Stored data:
......
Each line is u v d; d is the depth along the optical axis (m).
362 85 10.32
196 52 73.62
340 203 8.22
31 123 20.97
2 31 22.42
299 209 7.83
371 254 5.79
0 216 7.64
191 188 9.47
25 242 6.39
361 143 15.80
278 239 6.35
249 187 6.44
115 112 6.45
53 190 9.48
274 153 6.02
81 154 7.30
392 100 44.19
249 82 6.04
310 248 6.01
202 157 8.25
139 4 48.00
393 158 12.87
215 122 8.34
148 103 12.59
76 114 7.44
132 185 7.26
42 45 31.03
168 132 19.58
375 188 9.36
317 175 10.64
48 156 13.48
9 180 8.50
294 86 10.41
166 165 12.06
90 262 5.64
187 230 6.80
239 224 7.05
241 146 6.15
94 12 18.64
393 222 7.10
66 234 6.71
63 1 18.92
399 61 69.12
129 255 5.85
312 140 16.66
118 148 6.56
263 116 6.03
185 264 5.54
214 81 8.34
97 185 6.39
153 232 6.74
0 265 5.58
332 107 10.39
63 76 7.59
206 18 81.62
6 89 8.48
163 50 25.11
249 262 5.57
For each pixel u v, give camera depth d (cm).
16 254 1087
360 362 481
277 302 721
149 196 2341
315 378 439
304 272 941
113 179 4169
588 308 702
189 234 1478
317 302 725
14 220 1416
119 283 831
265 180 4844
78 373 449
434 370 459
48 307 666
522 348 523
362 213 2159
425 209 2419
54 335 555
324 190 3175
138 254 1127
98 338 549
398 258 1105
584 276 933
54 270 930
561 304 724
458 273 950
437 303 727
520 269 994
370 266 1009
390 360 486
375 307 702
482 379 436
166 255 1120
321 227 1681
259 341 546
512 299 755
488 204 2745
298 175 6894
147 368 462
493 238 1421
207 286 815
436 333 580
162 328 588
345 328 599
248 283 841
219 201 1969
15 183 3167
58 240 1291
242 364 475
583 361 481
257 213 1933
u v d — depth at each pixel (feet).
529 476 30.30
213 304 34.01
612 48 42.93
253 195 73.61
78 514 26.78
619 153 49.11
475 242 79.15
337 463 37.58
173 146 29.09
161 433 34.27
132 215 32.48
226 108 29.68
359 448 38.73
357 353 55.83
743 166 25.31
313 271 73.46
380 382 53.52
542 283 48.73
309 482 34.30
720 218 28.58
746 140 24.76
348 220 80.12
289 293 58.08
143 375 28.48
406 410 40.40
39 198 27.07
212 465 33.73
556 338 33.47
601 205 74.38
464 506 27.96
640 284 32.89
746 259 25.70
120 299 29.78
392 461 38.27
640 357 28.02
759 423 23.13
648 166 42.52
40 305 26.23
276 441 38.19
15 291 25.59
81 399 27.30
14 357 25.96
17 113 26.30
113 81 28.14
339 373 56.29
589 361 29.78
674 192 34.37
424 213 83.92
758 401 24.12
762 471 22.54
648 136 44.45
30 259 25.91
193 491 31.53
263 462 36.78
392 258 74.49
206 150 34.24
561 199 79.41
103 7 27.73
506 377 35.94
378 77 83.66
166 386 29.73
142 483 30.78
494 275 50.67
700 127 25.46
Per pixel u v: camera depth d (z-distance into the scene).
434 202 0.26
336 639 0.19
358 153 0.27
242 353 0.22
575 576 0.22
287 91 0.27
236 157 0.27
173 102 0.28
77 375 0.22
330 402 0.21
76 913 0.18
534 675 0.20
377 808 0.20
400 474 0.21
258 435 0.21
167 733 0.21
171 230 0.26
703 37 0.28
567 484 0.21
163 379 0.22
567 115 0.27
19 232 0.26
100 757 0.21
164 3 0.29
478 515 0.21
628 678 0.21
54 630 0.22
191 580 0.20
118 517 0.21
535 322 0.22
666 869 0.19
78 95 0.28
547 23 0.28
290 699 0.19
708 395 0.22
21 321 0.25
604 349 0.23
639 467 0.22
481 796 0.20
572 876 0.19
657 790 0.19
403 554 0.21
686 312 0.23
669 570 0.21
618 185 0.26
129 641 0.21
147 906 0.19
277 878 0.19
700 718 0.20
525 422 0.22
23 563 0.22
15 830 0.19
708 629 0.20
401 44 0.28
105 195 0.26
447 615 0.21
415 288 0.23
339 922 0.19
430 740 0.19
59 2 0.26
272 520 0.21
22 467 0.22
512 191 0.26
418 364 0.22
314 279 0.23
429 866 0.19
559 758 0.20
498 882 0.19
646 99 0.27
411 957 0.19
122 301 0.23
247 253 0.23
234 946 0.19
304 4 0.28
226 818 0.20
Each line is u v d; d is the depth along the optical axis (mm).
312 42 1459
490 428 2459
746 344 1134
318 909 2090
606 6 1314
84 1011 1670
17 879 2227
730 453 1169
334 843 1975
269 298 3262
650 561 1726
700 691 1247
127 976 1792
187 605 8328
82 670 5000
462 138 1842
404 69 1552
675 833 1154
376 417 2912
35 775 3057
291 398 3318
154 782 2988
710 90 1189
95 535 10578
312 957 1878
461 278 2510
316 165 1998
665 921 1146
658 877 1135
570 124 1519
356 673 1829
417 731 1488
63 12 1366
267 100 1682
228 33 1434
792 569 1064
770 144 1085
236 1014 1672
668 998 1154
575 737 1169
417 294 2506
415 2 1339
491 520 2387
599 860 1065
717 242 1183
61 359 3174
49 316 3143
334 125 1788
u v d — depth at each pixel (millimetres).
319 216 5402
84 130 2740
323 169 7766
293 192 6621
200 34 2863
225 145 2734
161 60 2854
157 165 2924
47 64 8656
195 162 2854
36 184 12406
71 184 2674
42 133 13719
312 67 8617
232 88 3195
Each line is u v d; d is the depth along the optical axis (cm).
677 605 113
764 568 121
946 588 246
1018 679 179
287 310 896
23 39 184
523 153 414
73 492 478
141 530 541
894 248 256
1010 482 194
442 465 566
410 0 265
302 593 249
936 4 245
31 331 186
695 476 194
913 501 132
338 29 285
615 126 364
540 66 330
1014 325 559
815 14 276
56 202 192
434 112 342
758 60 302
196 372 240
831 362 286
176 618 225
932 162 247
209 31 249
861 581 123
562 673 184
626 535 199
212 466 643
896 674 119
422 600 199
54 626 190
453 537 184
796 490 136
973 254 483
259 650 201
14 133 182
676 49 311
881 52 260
......
TASK BRIEF:
What you give back must match the records word for word.

WRITTEN ANSWER:
Each line is u v d; d is the depth along the optical axis (m).
362 85 10.32
196 52 73.62
340 203 8.22
31 123 20.97
2 31 22.42
299 209 7.83
371 254 5.79
0 216 7.64
191 188 9.47
25 242 6.39
361 143 15.80
278 239 6.35
249 187 6.44
115 112 6.45
53 190 9.48
274 153 6.02
81 154 7.30
392 100 44.19
249 82 6.04
310 248 6.01
202 157 8.25
139 4 48.00
393 158 12.87
215 122 8.34
148 103 12.59
76 114 7.44
132 185 7.26
42 45 31.03
168 132 19.58
375 188 9.36
317 175 10.64
48 156 13.48
9 180 8.50
294 86 10.41
166 165 12.06
90 262 5.64
187 230 6.80
239 224 7.05
241 146 6.15
94 12 18.64
393 222 7.10
66 234 6.71
63 1 18.92
399 61 69.12
129 255 5.85
312 140 16.66
118 148 6.56
263 116 6.03
185 264 5.54
214 81 8.34
97 185 6.39
153 232 6.74
0 265 5.58
332 107 10.39
63 76 7.59
206 18 81.62
6 89 8.48
163 50 25.11
249 262 5.57
For each pixel u v, give camera depth d (cm).
16 254 1087
360 362 481
277 302 721
149 196 2341
315 378 439
304 272 941
113 179 4169
588 308 702
189 234 1478
317 302 725
14 220 1416
119 283 831
265 180 4844
78 373 449
434 370 459
48 307 666
522 348 523
362 213 2159
425 209 2419
54 335 555
324 190 3175
138 254 1127
98 338 549
398 258 1105
584 276 933
54 270 930
561 304 724
458 273 950
437 303 727
520 269 994
370 266 1009
390 360 486
375 307 702
482 379 436
166 255 1120
321 227 1681
259 341 546
512 299 755
488 204 2745
298 175 6894
147 368 462
493 238 1421
207 286 815
436 333 580
162 328 588
345 328 599
248 283 841
219 201 1969
15 183 3167
58 240 1291
242 364 475
583 361 481
257 213 1933
u v d — depth at each pixel (feet).
529 476 30.30
213 304 34.01
612 48 42.93
253 195 73.61
78 514 26.78
619 153 49.11
475 242 79.15
337 463 37.58
173 146 29.09
161 433 34.27
132 215 32.48
226 108 29.68
359 448 38.73
357 353 55.83
743 166 25.31
313 271 73.46
380 382 53.52
542 283 48.73
309 482 34.30
720 218 28.58
746 140 24.76
348 220 80.12
289 293 58.08
143 375 28.48
406 410 40.40
39 198 27.07
212 465 33.73
556 338 33.47
601 205 74.38
464 506 27.96
640 284 32.89
746 259 25.70
120 299 29.78
392 461 38.27
640 357 28.02
759 423 23.13
648 166 42.52
40 305 26.23
276 441 38.19
15 291 25.59
81 399 27.30
14 357 25.96
17 113 26.30
113 81 28.14
339 373 56.29
589 361 29.78
674 192 34.37
424 213 83.92
758 401 24.12
762 471 22.54
648 136 44.45
30 259 25.91
193 491 31.53
263 462 36.78
392 258 74.49
206 150 34.24
561 199 79.41
103 7 27.73
506 377 35.94
378 77 83.66
166 386 29.73
142 483 30.78
494 275 50.67
700 127 25.46
Per pixel u v: camera depth d (z-distance into the scene).
434 202 0.26
336 639 0.19
358 153 0.27
242 353 0.22
575 576 0.22
287 91 0.27
236 157 0.27
173 102 0.28
77 375 0.22
330 402 0.21
76 913 0.18
534 675 0.20
377 808 0.20
400 474 0.21
258 435 0.21
167 733 0.21
171 230 0.26
703 37 0.28
567 484 0.21
163 379 0.22
567 115 0.27
19 232 0.26
100 757 0.21
164 3 0.29
478 515 0.21
628 678 0.21
54 630 0.22
191 580 0.20
118 517 0.21
535 322 0.22
666 869 0.19
78 95 0.28
547 23 0.28
290 699 0.19
708 395 0.22
21 321 0.25
604 349 0.23
639 467 0.22
481 796 0.20
572 876 0.19
657 790 0.19
403 554 0.21
686 312 0.23
669 570 0.21
618 185 0.26
129 641 0.21
147 906 0.19
277 878 0.19
700 718 0.20
525 422 0.22
23 563 0.22
15 830 0.19
708 629 0.20
401 44 0.28
105 195 0.26
447 615 0.21
415 288 0.23
339 922 0.19
430 740 0.19
59 2 0.26
272 520 0.21
22 467 0.22
512 191 0.26
418 364 0.22
314 279 0.23
429 866 0.19
559 758 0.20
498 882 0.19
646 99 0.27
411 957 0.19
122 301 0.23
247 253 0.23
234 946 0.19
304 4 0.28
226 818 0.20
Each line is u v d; d is the depth along the optical axis (mm).
312 42 1459
490 428 2459
746 344 1134
318 909 2090
606 6 1314
84 1011 1670
17 879 2227
730 453 1169
334 843 1975
269 298 3262
650 561 1726
700 691 1247
127 976 1792
187 605 8328
82 670 5000
462 138 1842
404 69 1552
675 833 1154
376 417 2912
35 775 3057
291 398 3318
154 782 2988
710 90 1189
95 535 10578
312 957 1878
461 278 2510
316 165 1998
665 921 1146
658 877 1135
570 124 1519
356 673 1829
417 731 1488
63 12 1366
267 100 1682
228 33 1434
792 569 1064
770 144 1085
236 1014 1672
668 998 1154
575 737 1169
417 294 2506
415 2 1339
491 520 2387
599 860 1065
717 242 1183
61 359 3174
49 316 3143
334 125 1788
u v d — depth at each pixel (millimetres).
319 216 5402
84 130 2740
323 169 7766
293 192 6621
200 34 2863
225 145 2734
161 60 2854
157 165 2924
47 64 8656
195 162 2854
36 184 12406
71 184 2674
42 133 13719
312 67 8617
232 88 3195
Each line is u v d; d is the depth along the optical axis (cm).
677 605 113
764 568 121
946 588 246
1018 679 179
287 310 896
23 39 184
523 153 414
73 492 478
141 530 541
894 248 256
1010 482 194
442 465 566
410 0 265
302 593 249
936 4 245
31 331 186
695 476 194
913 501 132
338 29 285
615 126 364
540 66 330
1014 325 559
815 14 276
56 202 192
434 112 342
758 60 302
196 372 240
831 362 286
176 618 225
932 162 247
209 31 249
861 581 123
562 673 184
626 535 199
212 466 643
896 674 119
422 600 199
54 626 190
453 537 184
796 490 136
973 254 483
259 650 201
14 133 182
676 49 311
881 52 260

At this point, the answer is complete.